MP-0250 is under clinical development by Molecular Partners and currently in the Phase II in clinical pathway. The characteristics of the clinical trial as well as other attributes related to the drug, regulations, and company play a fundamental role in ensuring the likelihood of transition that the drug moves from its current development stage to next.

According to GlobalData, the latest event to affect MP-0250’s likelihood of approval (LoA) and phase transition for Refractory Multiple Myeloma took place on 28 May 2021, which increased the likelihood that the drug progresses to the next phase in its clinical pathway.

GlobalData uses proprietary data and analytics to provide a complete picture of this assessment in their MP-0250 Likelihood of Approval (LoA) and Phase Transition Success Rate (PTSR) Report.

MP-0250 overview

MP-0250 is under development for the treatment of relapsed and refractory multiple myeloma (Kahler disease). It is administered as intravenous infusion. The therapeutic candidate is a bi-specific protein targeting both vascular endothelial growth factor (VEGF) and hepatocyte growth factor (HGF). It is based on DARPin platform. It was also under development for the treatment of colorectal cancer, liver cancer, pancreatic cancer, gastric cancer, renal cancer, non-small cell lung cancer, cervical cancer, head and neck cancer, advanced malignancy, nasopharyngeal cancer and lung cancer.

Molecular Partners overview

Molecular Partners is a clinical-stage bio-pharmaceutical company that develops biological drugs. The company offers advanced small protein therapies such as abicipar, a designed ankyrin repeat protein-based anti-angiogenic drug developed for diabetic macular edema and wet age- macular degeneration. It also develops drugs on DARPin base technology and other product candidates. Molecular Partners develops products for ophthalmic conditions, cancer, immune disorders and other indications. The company also provides clinical trial services and small protein therapies called Darpin therapeutics. It has partnership with a pharmaceutical company to strengthen drug platforms through in-house development, licensing and collaboration. Molecular Partners is headquartered in Zurich, Switzerland.

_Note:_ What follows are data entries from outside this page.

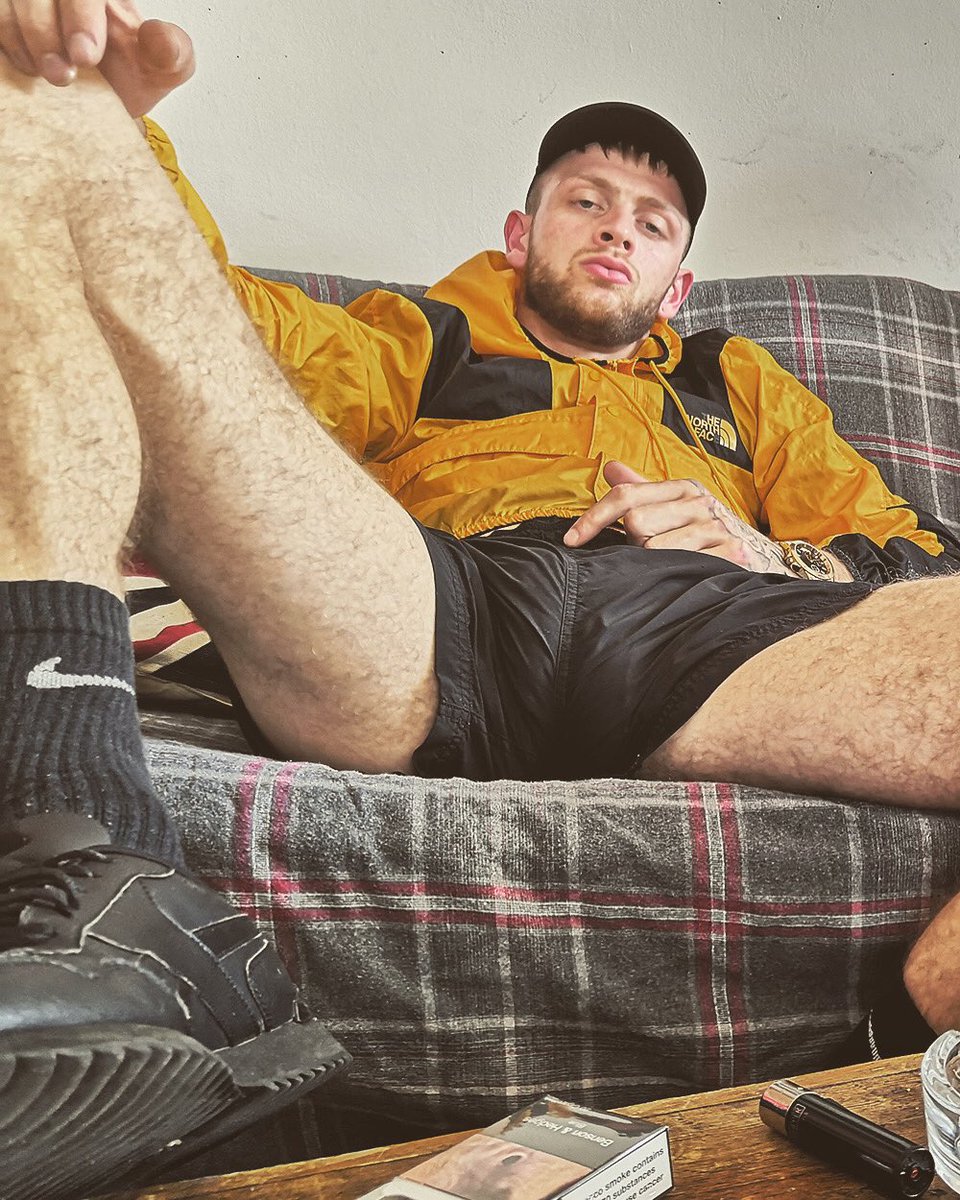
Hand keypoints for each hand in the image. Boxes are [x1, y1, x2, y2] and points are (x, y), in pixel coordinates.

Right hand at [0, 1, 193, 115]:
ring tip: (44, 76)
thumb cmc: (129, 75)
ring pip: (6, 4)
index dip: (79, 14)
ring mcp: (24, 2)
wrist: (101, 104)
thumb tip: (160, 38)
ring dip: (21, 40)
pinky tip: (23, 67)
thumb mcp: (161, 68)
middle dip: (44, 32)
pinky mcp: (4, 18)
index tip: (85, 56)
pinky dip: (4, 45)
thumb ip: (173, 52)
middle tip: (61, 75)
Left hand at [563, 460, 793, 574]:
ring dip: (654, 563)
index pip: (625, 495)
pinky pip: (682, 566)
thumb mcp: (674, 509)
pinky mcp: (730, 551)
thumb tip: (610, 467)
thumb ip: (641, 491)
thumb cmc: (705, 537)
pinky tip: (686, 575)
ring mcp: (716, 525)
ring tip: (672, 565)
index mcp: (681, 488)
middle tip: (650, 555)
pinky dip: (675, 575)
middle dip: (634, 545)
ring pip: (655, 548)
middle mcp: (699, 501)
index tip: (571, 541)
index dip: (593, 518)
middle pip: (637, 522)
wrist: (762, 559)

Quick View MP-0250 LOA Data

Report Segments
  • Innovator
Drug Name
  • MP-0250
Administration Pathway
  • Intravenous
Therapeutic Areas
  • Oncology
Key Developers
Highest Development Stage
  • Phase II

GlobalData, the leading provider of industry intelligence, provided the underlying data, research, and analysis used to produce this article.

GlobalData’s Likelihood of Approval analytics tool dynamically assesses and predicts how likely a drug will move to the next stage in its clinical pathway (PTSR), as well as how likely the drug will be approved (LoA). This is based on a proprietary algorithm built from the drugs’ sales forecast, regulatory milestones, cost forecasts, WACC rate and other proprietary data sources found on GlobalData’s Pharmaceutical Intelligence Center.